Data items
>> START
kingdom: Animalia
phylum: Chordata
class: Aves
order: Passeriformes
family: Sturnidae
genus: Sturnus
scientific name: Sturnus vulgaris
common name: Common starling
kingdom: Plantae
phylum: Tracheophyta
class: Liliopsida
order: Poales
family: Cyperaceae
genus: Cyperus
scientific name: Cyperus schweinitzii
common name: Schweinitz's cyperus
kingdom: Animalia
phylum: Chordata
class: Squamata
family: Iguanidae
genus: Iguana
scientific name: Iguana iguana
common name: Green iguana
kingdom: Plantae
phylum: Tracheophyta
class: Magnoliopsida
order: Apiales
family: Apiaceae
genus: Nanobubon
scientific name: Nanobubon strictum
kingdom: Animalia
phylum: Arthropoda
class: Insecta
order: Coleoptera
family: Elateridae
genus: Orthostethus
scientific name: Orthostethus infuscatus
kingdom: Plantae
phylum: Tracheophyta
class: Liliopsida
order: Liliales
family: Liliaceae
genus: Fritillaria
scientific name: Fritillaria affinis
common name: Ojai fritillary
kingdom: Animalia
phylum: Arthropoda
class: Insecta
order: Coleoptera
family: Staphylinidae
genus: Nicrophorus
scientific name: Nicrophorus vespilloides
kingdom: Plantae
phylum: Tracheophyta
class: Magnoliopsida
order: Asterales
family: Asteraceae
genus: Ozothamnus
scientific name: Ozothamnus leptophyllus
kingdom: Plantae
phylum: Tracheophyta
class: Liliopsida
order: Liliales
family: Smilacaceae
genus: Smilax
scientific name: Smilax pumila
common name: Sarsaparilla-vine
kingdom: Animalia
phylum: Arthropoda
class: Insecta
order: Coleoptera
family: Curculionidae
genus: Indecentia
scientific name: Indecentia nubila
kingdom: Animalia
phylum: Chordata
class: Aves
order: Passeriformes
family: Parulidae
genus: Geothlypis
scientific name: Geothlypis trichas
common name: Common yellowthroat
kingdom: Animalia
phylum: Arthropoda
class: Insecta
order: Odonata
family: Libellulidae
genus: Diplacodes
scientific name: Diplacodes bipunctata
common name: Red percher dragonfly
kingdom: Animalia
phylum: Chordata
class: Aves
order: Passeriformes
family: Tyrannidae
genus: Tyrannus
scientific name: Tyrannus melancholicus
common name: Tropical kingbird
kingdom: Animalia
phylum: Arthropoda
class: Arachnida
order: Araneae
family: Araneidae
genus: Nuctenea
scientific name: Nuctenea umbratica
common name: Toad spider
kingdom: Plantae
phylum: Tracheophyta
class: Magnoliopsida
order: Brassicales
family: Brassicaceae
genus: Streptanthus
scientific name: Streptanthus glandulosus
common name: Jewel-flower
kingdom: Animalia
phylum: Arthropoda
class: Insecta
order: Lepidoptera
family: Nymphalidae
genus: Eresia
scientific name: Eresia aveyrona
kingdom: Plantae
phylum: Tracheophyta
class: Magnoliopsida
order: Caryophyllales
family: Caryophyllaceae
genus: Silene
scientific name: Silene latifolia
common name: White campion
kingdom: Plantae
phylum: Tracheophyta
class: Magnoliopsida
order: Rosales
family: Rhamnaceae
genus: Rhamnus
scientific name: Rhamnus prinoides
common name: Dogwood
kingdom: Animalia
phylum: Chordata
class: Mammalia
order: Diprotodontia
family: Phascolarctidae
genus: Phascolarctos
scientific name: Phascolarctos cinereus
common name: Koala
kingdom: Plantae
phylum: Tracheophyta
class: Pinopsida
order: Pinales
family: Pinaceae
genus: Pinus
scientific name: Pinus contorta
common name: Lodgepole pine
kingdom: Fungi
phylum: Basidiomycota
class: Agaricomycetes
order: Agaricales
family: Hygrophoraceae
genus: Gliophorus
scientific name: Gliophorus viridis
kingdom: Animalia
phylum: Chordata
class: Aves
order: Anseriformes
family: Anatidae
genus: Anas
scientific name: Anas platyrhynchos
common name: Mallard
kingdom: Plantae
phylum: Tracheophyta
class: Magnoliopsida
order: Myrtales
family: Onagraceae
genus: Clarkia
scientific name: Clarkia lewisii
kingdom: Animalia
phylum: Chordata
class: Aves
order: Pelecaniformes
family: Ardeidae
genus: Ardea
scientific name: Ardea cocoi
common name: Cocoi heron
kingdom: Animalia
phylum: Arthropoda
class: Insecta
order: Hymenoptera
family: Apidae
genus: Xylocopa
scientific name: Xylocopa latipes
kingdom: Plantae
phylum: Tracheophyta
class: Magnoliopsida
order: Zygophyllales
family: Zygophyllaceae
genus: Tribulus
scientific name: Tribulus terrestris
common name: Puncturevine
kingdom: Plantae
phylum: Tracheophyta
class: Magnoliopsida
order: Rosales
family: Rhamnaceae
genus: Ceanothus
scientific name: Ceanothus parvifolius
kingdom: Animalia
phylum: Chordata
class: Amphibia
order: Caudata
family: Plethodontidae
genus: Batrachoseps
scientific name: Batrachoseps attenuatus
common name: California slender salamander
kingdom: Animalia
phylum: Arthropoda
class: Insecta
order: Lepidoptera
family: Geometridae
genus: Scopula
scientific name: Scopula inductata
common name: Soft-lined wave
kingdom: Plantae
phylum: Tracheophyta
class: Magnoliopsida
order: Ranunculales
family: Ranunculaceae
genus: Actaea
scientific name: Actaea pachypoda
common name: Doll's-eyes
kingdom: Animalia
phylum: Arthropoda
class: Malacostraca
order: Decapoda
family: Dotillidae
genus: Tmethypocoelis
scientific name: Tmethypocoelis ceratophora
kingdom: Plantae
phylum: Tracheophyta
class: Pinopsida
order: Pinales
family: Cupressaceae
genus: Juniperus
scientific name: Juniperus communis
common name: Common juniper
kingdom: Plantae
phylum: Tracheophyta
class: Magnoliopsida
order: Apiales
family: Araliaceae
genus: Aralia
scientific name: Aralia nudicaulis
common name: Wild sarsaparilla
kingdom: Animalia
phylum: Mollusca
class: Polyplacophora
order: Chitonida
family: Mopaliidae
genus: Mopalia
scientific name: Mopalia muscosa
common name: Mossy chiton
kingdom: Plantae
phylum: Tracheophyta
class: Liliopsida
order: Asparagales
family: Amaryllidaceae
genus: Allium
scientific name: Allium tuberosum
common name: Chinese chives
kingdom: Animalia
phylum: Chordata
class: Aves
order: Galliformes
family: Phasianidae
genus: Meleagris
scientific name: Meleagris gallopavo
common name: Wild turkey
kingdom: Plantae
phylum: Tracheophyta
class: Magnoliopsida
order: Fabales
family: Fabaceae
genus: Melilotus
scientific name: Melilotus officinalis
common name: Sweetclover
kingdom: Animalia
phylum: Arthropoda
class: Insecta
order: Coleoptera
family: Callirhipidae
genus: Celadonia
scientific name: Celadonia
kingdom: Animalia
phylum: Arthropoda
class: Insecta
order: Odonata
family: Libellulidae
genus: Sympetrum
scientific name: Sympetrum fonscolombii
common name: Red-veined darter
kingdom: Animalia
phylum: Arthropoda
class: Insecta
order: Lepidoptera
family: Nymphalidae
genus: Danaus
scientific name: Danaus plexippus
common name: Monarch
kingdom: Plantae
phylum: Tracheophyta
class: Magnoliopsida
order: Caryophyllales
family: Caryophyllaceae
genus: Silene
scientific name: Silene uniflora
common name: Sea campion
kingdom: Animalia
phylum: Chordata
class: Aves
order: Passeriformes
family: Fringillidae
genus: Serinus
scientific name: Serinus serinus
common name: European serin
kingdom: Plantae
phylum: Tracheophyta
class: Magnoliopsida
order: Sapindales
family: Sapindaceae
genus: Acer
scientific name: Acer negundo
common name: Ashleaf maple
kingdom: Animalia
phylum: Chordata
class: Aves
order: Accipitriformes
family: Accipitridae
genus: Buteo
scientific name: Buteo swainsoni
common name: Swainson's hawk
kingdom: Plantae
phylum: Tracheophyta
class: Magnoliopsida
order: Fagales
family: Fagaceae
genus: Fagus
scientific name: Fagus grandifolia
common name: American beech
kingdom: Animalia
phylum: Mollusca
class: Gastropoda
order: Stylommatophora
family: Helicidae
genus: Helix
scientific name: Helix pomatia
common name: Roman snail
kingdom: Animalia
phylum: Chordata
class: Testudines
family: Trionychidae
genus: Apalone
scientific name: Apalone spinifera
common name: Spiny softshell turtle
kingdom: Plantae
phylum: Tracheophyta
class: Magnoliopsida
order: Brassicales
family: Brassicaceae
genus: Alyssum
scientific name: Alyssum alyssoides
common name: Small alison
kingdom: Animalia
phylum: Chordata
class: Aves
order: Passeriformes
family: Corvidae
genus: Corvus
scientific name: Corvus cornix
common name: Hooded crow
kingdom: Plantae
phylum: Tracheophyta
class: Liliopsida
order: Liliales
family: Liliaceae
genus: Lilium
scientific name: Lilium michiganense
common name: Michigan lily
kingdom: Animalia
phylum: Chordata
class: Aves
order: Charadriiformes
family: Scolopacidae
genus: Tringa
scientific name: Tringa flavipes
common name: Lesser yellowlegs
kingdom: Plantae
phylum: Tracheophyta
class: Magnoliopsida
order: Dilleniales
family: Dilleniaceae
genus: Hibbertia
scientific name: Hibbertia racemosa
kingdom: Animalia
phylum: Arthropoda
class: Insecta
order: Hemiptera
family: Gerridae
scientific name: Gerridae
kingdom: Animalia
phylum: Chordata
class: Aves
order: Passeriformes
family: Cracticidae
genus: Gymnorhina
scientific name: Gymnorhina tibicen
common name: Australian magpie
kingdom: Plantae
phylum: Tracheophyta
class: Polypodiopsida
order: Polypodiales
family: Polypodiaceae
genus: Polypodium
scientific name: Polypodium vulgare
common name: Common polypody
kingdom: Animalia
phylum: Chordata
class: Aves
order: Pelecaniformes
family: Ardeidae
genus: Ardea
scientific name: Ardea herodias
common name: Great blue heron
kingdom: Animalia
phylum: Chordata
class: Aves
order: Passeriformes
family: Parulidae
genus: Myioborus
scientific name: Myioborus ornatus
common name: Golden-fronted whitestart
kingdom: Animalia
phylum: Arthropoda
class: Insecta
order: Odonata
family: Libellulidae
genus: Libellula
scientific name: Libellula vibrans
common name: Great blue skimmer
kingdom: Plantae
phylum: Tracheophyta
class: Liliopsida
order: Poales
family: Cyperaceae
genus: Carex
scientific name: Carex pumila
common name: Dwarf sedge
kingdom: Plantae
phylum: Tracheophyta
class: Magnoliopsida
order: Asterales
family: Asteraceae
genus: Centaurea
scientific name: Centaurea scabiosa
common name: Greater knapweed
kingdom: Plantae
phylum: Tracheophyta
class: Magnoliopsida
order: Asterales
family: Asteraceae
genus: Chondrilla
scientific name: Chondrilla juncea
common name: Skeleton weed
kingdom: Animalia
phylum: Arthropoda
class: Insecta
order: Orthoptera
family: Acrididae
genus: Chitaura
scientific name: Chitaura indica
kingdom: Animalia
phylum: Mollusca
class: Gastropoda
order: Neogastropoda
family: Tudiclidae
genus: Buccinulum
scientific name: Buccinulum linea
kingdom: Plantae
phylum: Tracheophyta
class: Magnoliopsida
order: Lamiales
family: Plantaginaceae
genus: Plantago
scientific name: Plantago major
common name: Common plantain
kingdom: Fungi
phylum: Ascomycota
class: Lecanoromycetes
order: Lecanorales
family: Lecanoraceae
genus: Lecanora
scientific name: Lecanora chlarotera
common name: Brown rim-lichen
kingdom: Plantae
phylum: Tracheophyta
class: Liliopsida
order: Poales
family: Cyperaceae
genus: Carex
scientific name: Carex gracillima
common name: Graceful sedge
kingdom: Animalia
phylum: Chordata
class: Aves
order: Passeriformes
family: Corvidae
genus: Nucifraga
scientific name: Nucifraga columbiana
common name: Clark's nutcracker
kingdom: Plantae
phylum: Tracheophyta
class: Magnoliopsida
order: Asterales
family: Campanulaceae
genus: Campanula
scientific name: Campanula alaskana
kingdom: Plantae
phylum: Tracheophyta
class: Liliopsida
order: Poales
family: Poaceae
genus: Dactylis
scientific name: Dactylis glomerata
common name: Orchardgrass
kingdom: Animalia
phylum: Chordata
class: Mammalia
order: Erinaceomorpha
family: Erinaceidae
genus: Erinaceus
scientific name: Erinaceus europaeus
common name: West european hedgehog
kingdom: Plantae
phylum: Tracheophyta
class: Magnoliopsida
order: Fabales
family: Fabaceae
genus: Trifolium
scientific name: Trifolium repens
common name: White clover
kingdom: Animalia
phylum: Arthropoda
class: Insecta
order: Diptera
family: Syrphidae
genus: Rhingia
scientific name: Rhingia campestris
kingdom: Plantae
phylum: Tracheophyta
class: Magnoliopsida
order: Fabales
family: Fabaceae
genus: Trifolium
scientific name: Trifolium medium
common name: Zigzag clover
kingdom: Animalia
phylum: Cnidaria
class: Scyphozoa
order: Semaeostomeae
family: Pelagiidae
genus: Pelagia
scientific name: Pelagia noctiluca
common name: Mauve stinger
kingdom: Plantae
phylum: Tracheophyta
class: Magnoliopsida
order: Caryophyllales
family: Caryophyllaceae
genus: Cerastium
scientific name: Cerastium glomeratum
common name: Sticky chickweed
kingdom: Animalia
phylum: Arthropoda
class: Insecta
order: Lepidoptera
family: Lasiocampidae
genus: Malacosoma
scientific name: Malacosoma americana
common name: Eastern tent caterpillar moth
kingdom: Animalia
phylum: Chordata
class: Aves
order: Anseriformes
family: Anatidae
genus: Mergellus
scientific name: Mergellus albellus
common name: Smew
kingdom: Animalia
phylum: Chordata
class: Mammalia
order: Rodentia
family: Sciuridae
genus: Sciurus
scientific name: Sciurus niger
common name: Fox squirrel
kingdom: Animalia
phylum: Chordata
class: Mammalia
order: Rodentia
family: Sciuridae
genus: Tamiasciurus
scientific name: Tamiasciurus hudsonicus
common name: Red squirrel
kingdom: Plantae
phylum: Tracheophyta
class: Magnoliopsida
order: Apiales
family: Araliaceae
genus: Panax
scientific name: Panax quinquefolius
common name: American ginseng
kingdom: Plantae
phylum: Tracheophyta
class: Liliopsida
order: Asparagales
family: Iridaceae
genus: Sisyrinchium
>> END
* [TASK DIRECTIONS] Turn the lines starting with the one containing "scientific name: Ardea herodias" and ending with the one containing "scientific name: Chitaura indica" (both included) into a JSON list of strings, one string per line. Leave out any blank lines.

* [EXERCISE OUTPUT]
[
  "scientific name: Ardea herodias",
  "common name: Great blue heron",
  "kingdom: Animalia",
  "phylum: Chordata",
  "class: Aves",
  "order: Passeriformes",
  "family: Parulidae",
  "genus: Myioborus",
  "scientific name: Myioborus ornatus",
  "common name: Golden-fronted whitestart",
  "kingdom: Animalia",
  "phylum: Arthropoda",
  "class: Insecta",
  "order: Odonata",
  "family: Libellulidae",
  "genus: Libellula",
  "scientific name: Libellula vibrans",
  "common name: Great blue skimmer",
  "kingdom: Plantae",
  "phylum: Tracheophyta",
  "class: Liliopsida",
  "order: Poales",
  "family: Cyperaceae",
  "genus: Carex",
  "scientific name: Carex pumila",
  "common name: Dwarf sedge",
  "kingdom: Plantae",
  "phylum: Tracheophyta",
  "class: Magnoliopsida",
  "order: Asterales",
  "family: Asteraceae",
  "genus: Centaurea",
  "scientific name: Centaurea scabiosa",
  "common name: Greater knapweed",
  "kingdom: Plantae",
  "phylum: Tracheophyta",
  "class: Magnoliopsida",
  "order: Asterales",
  "family: Asteraceae",
  "genus: Chondrilla",
  "scientific name: Chondrilla juncea",
  "common name: Skeleton weed",
  "kingdom: Animalia",
  "phylum: Arthropoda",
  "class: Insecta",
  "order: Orthoptera",
  "family: Acrididae",
  "genus: Chitaura",
  "scientific name: Chitaura indica"
]